## Given problem
Reproduce the records line for line, from the line containing "pose: elev=193.7 azim=47.8" through the end of the records. Leave the pictures out of your copy.

## Stored entries
# # #

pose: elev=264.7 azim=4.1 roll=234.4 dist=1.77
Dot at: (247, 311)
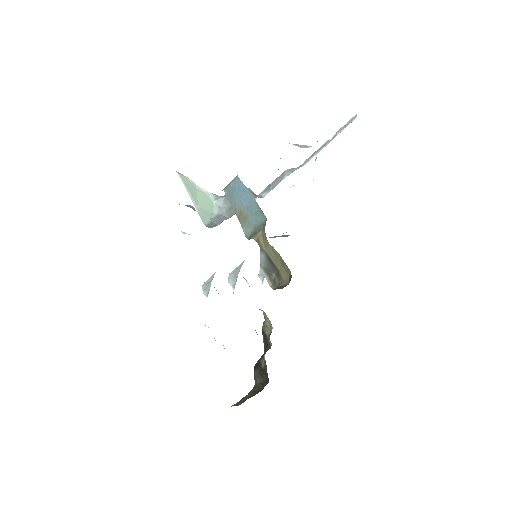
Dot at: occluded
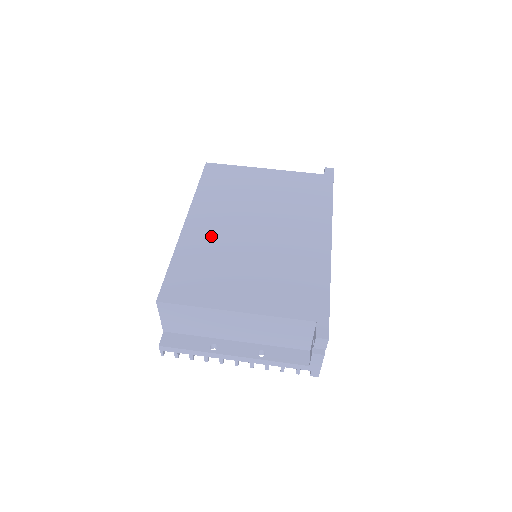
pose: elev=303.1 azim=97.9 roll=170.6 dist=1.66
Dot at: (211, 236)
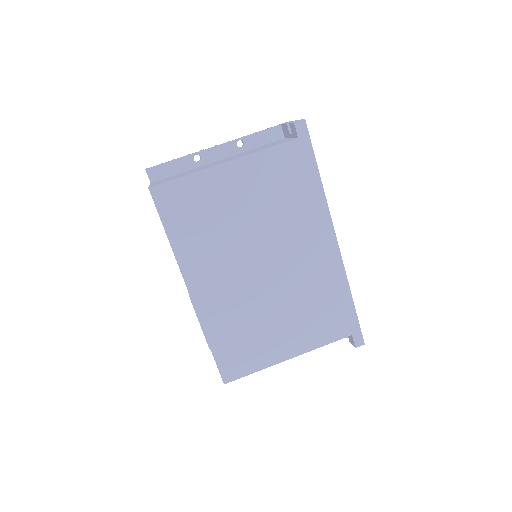
Dot at: (226, 298)
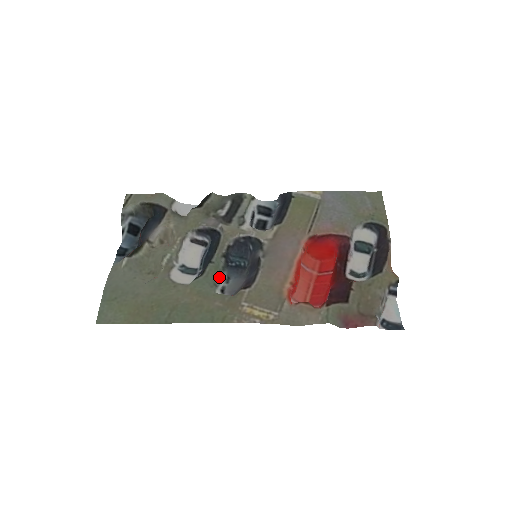
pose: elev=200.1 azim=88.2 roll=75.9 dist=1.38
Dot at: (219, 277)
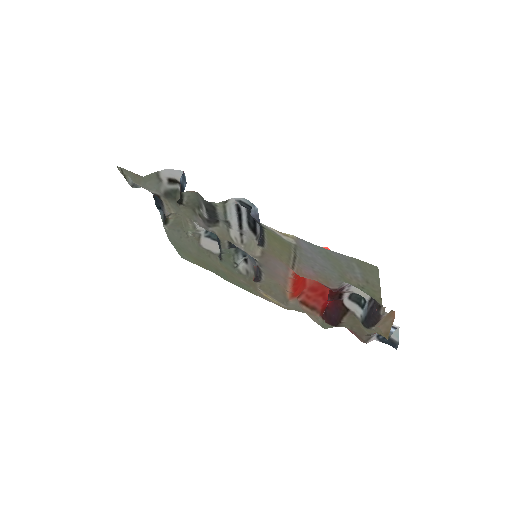
Dot at: (235, 262)
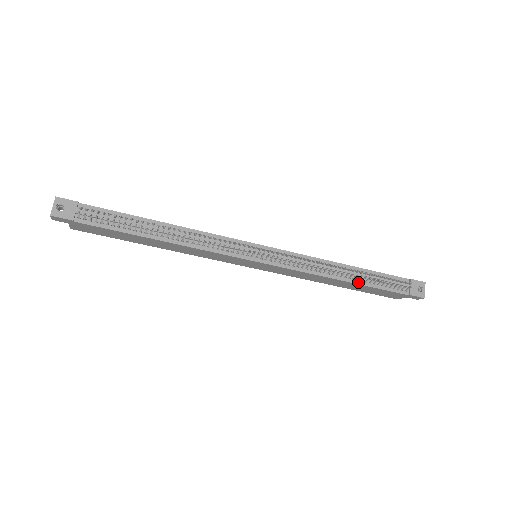
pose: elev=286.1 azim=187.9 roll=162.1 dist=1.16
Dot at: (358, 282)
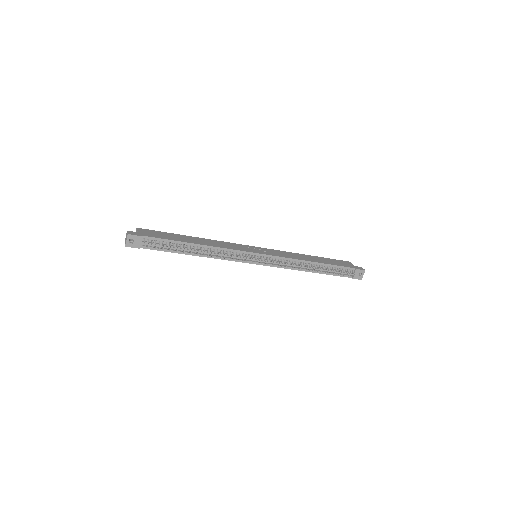
Dot at: (320, 272)
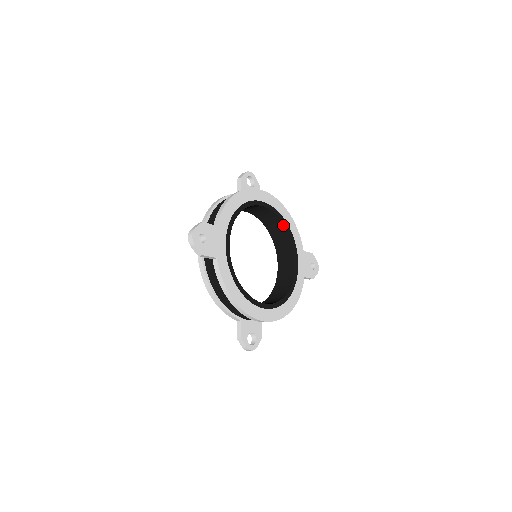
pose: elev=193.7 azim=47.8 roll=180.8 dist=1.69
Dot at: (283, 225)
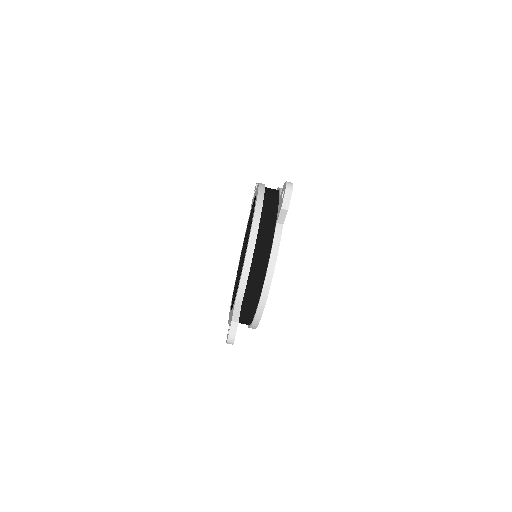
Dot at: occluded
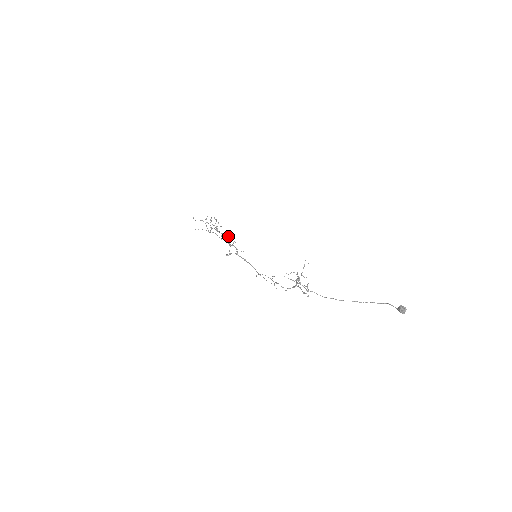
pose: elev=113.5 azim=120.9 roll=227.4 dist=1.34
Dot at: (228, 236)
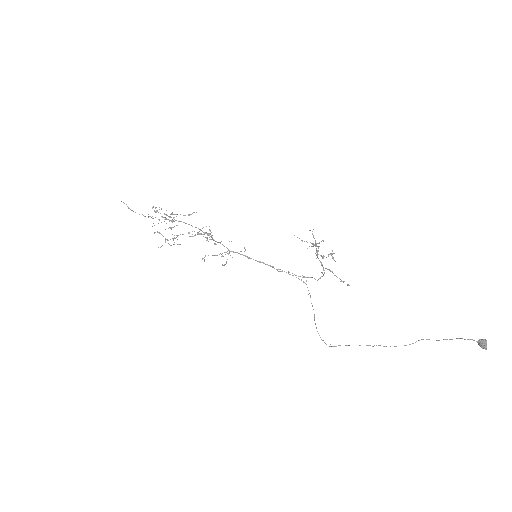
Dot at: (199, 234)
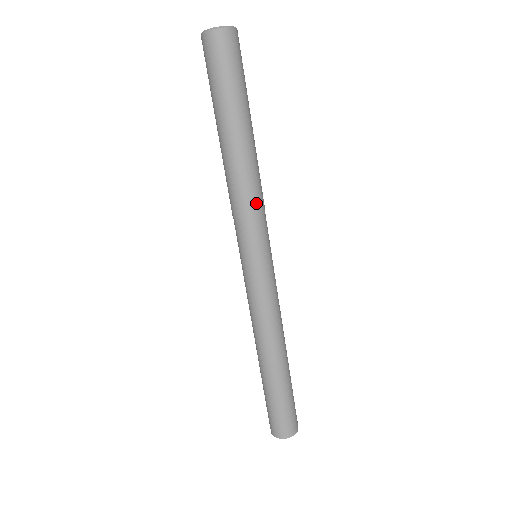
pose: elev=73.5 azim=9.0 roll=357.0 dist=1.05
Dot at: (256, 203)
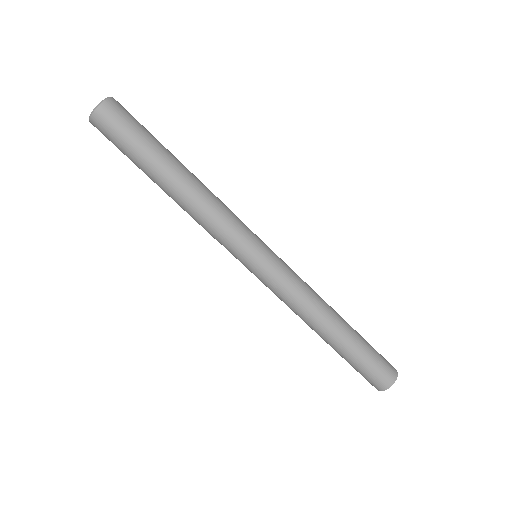
Dot at: (228, 209)
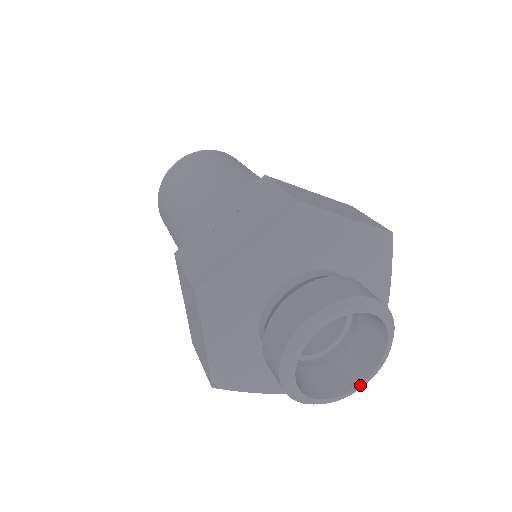
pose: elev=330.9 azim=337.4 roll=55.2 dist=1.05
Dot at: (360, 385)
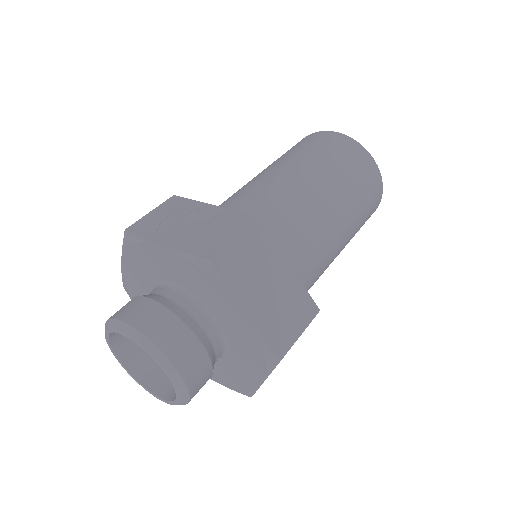
Dot at: (153, 394)
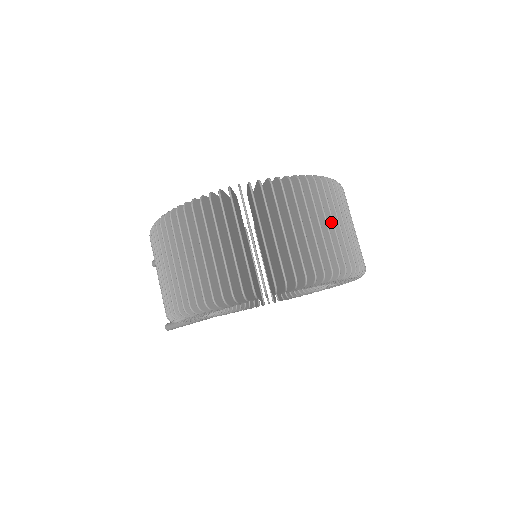
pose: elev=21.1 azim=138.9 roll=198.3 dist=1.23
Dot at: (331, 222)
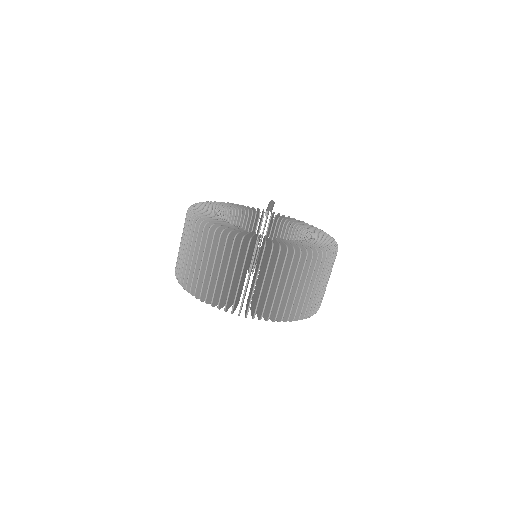
Dot at: occluded
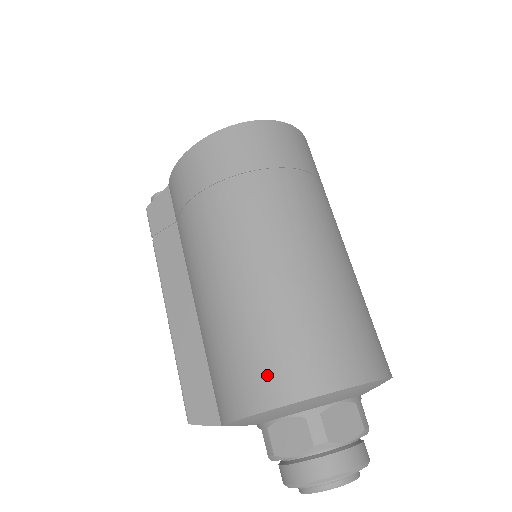
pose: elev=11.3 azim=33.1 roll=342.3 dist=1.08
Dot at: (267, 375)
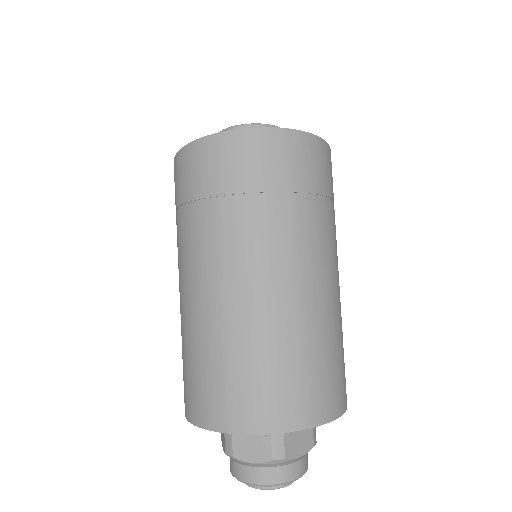
Dot at: (185, 393)
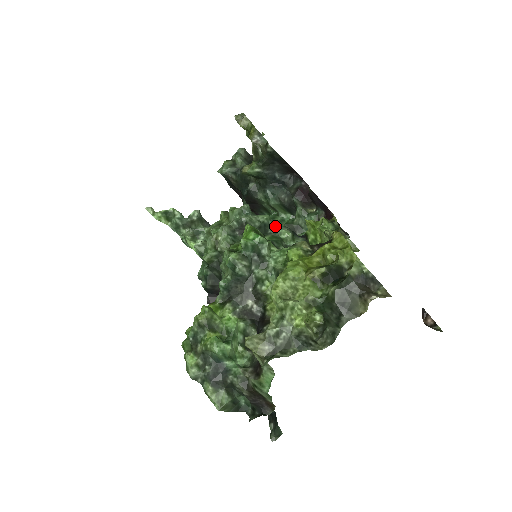
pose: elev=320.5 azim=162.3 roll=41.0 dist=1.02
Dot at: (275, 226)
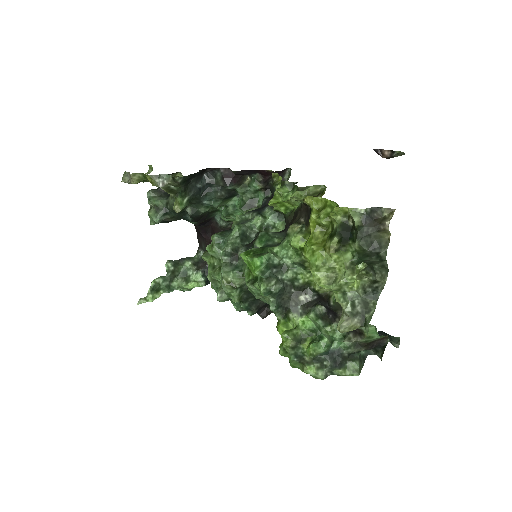
Dot at: (246, 225)
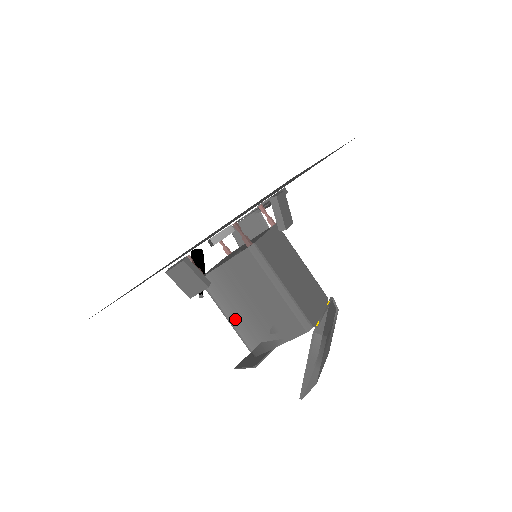
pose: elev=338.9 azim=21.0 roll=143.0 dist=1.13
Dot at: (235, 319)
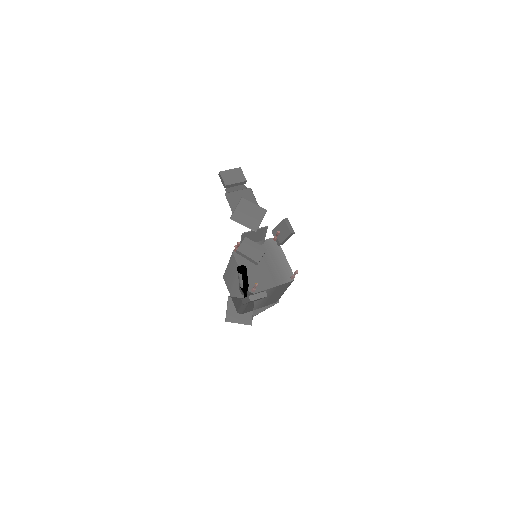
Dot at: (251, 304)
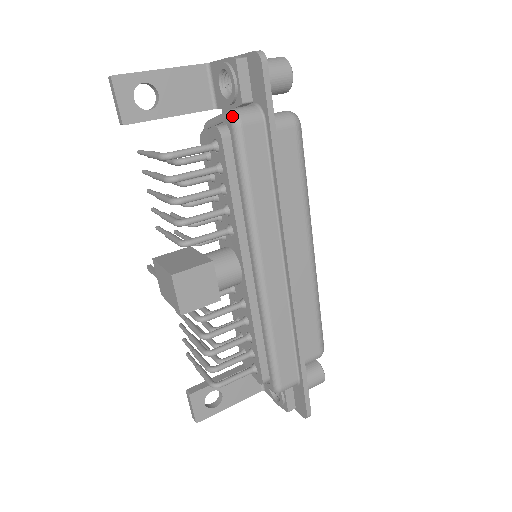
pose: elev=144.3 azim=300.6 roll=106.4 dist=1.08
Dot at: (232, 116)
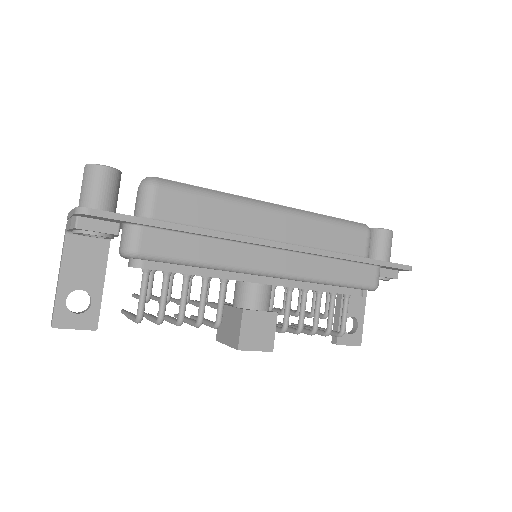
Dot at: (127, 255)
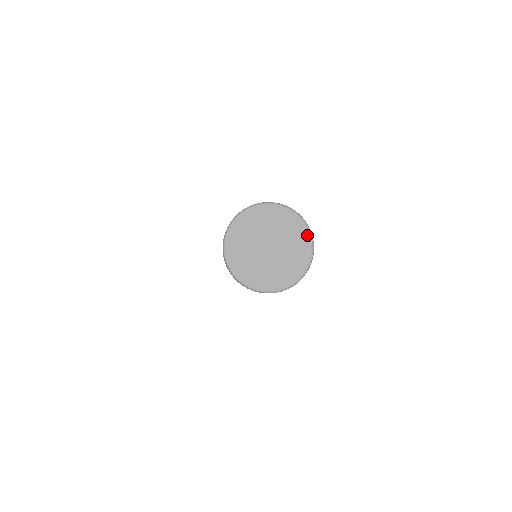
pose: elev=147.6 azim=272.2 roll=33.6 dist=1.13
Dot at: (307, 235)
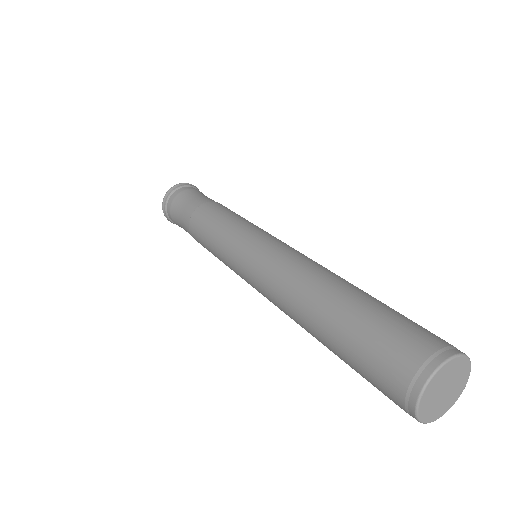
Dot at: (469, 367)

# # #

## Task result
pose: elev=193.7 azim=47.8 roll=180.8 dist=1.69
Dot at: (283, 225)
Dot at: occluded
pose: elev=113.5 azim=120.9 roll=227.4 dist=1.34
Dot at: (228, 236)
Dot at: (199, 234)
pose: elev=73.5 azim=9.0 roll=357.0 dist=1.05
Dot at: (256, 203)
Dot at: (228, 209)
pose: elev=330.9 azim=337.4 roll=55.2 dist=1.05
Dot at: (360, 385)
Dot at: (153, 394)
pose: elev=21.1 azim=138.9 roll=198.3 dist=1.23
Dot at: (331, 222)
Dot at: occluded
pose: elev=11.3 azim=33.1 roll=342.3 dist=1.08
Dot at: (267, 375)
Dot at: (185, 393)
pose: elev=320.5 azim=162.3 roll=41.0 dist=1.02
Dot at: (275, 226)
Dot at: (246, 225)
pose: elev=338.9 azim=21.0 roll=143.0 dist=1.13
Dot at: (235, 319)
Dot at: (251, 304)
pose: elev=144.3 azim=300.6 roll=106.4 dist=1.08
Dot at: (232, 116)
Dot at: (127, 255)
pose: elev=147.6 azim=272.2 roll=33.6 dist=1.13
Dot at: (307, 235)
Dot at: (469, 367)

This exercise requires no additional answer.